Required work: Provide a verbatim copy of the data below.
>>>
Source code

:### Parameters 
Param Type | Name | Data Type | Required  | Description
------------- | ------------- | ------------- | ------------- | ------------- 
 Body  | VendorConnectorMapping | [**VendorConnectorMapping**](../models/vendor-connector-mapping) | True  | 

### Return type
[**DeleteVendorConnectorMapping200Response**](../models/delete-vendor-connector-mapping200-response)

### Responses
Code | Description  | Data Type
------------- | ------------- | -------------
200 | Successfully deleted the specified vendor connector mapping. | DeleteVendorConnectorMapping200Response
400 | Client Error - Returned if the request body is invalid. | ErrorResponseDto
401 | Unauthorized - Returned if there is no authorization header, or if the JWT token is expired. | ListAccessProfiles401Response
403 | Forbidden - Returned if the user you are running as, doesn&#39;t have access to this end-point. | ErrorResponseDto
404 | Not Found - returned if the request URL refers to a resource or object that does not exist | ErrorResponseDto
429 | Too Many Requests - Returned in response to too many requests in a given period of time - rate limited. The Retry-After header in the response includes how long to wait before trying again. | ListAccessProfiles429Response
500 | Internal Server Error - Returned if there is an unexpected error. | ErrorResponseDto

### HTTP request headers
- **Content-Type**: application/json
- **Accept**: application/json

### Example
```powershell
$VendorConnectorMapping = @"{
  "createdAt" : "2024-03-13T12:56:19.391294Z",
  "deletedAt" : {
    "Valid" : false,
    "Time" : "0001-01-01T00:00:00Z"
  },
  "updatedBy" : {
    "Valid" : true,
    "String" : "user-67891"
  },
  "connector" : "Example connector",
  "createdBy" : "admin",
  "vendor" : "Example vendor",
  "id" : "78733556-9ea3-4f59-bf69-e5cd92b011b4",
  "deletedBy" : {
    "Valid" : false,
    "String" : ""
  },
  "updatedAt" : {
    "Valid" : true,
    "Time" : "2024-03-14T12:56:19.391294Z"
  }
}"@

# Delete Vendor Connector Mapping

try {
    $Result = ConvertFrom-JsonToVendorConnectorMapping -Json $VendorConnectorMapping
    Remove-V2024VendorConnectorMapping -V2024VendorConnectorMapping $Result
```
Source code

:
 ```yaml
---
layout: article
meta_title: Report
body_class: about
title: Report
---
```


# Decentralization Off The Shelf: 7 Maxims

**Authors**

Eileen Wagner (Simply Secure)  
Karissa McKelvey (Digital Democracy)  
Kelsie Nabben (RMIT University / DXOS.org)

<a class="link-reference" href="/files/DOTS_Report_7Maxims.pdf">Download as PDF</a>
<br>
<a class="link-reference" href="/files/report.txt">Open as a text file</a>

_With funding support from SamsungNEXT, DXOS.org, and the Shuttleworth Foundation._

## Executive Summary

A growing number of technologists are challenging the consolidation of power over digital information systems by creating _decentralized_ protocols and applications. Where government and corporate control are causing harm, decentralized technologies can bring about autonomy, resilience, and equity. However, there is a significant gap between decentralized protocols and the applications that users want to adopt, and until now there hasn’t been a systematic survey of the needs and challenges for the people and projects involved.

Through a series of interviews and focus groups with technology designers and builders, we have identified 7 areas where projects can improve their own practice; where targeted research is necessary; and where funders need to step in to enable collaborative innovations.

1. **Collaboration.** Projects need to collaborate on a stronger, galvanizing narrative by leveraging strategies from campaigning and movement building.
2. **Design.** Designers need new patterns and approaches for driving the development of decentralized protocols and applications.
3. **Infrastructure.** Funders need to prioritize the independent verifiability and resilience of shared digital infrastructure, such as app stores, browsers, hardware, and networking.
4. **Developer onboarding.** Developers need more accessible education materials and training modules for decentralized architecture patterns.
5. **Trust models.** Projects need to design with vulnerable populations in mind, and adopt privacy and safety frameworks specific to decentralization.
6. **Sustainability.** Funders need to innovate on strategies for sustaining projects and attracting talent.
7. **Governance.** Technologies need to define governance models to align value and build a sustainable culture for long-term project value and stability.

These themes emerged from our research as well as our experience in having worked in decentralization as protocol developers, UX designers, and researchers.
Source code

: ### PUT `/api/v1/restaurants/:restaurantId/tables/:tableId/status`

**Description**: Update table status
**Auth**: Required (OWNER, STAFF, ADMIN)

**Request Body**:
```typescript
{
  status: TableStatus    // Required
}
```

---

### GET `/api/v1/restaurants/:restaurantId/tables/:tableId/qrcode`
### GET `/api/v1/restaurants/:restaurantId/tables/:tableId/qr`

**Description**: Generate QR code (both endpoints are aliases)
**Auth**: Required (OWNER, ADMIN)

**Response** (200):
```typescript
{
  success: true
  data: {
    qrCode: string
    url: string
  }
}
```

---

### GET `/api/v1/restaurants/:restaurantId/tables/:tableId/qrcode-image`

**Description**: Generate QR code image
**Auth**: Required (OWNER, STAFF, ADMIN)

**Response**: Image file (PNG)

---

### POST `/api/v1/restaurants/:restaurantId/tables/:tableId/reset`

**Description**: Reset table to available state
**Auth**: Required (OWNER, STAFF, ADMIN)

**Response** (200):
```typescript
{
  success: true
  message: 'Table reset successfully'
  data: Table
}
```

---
<<<
Written answer:
Source code

:### Parameters 
Param Type | Name | Data Type | Required  | Description
------------- | ------------- | ------------- | ------------- | ------------- 
 Body  | VendorConnectorMapping | [**VendorConnectorMapping**](../models/vendor-connector-mapping) | True  | 

### Return type
[**DeleteVendorConnectorMapping200Response**](../models/delete-vendor-connector-mapping200-response)

### Responses
Code | Description  | Data Type
------------- | ------------- | -------------
200 | Successfully deleted the specified vendor connector mapping. | DeleteVendorConnectorMapping200Response
400 | Client Error - Returned if the request body is invalid. | ErrorResponseDto
401 | Unauthorized - Returned if there is no authorization header, or if the JWT token is expired. | ListAccessProfiles401Response
403 | Forbidden - Returned if the user you are running as, doesn&#39;t have access to this end-point. | ErrorResponseDto
404 | Not Found - returned if the request URL refers to a resource or object that does not exist | ErrorResponseDto
429 | Too Many Requests - Returned in response to too many requests in a given period of time - rate limited. The Retry-After header in the response includes how long to wait before trying again. | ListAccessProfiles429Response
500 | Internal Server Error - Returned if there is an unexpected error. | ErrorResponseDto

### HTTP request headers
- **Content-Type**: application/json
- **Accept**: application/json

### Example
```powershell
$VendorConnectorMapping = @"{
  "createdAt" : "2024-03-13T12:56:19.391294Z",
  "deletedAt" : {
    "Valid" : false,
    "Time" : "0001-01-01T00:00:00Z"
  },
  "updatedBy" : {
    "Valid" : true,
    "String" : "user-67891"
  },
  "connector" : "Example connector",
  "createdBy" : "admin",
  "vendor" : "Example vendor",
  "id" : "78733556-9ea3-4f59-bf69-e5cd92b011b4",
  "deletedBy" : {
    "Valid" : false,
    "String" : ""
  },
  "updatedAt" : {
    "Valid" : true,
    "Time" : "2024-03-14T12:56:19.391294Z"
  }
}"@

# Delete Vendor Connector Mapping

try {
    $Result = ConvertFrom-JsonToVendorConnectorMapping -Json $VendorConnectorMapping
    Remove-V2024VendorConnectorMapping -V2024VendorConnectorMapping $Result
```
Source code

:
 ```yaml
---
layout: article
meta_title: Report
body_class: about
title: Report
---
```


# Decentralization Off The Shelf: 7 Maxims

**Authors**

Eileen Wagner (Simply Secure)  
Karissa McKelvey (Digital Democracy)  
Kelsie Nabben (RMIT University / DXOS.org)

<a class="link-reference" href="/files/DOTS_Report_7Maxims.pdf">Download as PDF</a>
<br>
<a class="link-reference" href="/files/report.txt">Open as a text file</a>

_With funding support from SamsungNEXT, DXOS.org, and the Shuttleworth Foundation._

## Executive Summary

A growing number of technologists are challenging the consolidation of power over digital information systems by creating _decentralized_ protocols and applications. Where government and corporate control are causing harm, decentralized technologies can bring about autonomy, resilience, and equity. However, there is a significant gap between decentralized protocols and the applications that users want to adopt, and until now there hasn’t been a systematic survey of the needs and challenges for the people and projects involved.

Through a series of interviews and focus groups with technology designers and builders, we have identified 7 areas where projects can improve their own practice; where targeted research is necessary; and where funders need to step in to enable collaborative innovations.

1. **Collaboration.** Projects need to collaborate on a stronger, galvanizing narrative by leveraging strategies from campaigning and movement building.
2. **Design.** Designers need new patterns and approaches for driving the development of decentralized protocols and applications.
3. **Infrastructure.** Funders need to prioritize the independent verifiability and resilience of shared digital infrastructure, such as app stores, browsers, hardware, and networking.
4. **Developer onboarding.** Developers need more accessible education materials and training modules for decentralized architecture patterns.
5. **Trust models.** Projects need to design with vulnerable populations in mind, and adopt privacy and safety frameworks specific to decentralization.
6. **Sustainability.** Funders need to innovate on strategies for sustaining projects and attracting talent.
7. **Governance.** Technologies need to define governance models to align value and build a sustainable culture for long-term project value and stability.

These themes emerged from our research as well as our experience in having worked in decentralization as protocol developers, UX designers, and researchers.
Source code

: ### PUT `/api/v1/restaurants/:restaurantId/tables/:tableId/status`

**Description**: Update table status
**Auth**: Required (OWNER, STAFF, ADMIN)

**Request Body**:
```typescript
{
  status: TableStatus    // Required
}
```

---

### GET `/api/v1/restaurants/:restaurantId/tables/:tableId/qrcode`
### GET `/api/v1/restaurants/:restaurantId/tables/:tableId/qr`

**Description**: Generate QR code (both endpoints are aliases)
**Auth**: Required (OWNER, ADMIN)

**Response** (200):
```typescript
{
  success: true
  data: {
    qrCode: string
    url: string
  }
}
```

---

### GET `/api/v1/restaurants/:restaurantId/tables/:tableId/qrcode-image`

**Description**: Generate QR code image
**Auth**: Required (OWNER, STAFF, ADMIN)

**Response**: Image file (PNG)

---

### POST `/api/v1/restaurants/:restaurantId/tables/:tableId/reset`

**Description**: Reset table to available state
**Auth**: Required (OWNER, STAFF, ADMIN)

**Response** (200):
```typescript
{
  success: true
  message: 'Table reset successfully'
  data: Table
}
```

---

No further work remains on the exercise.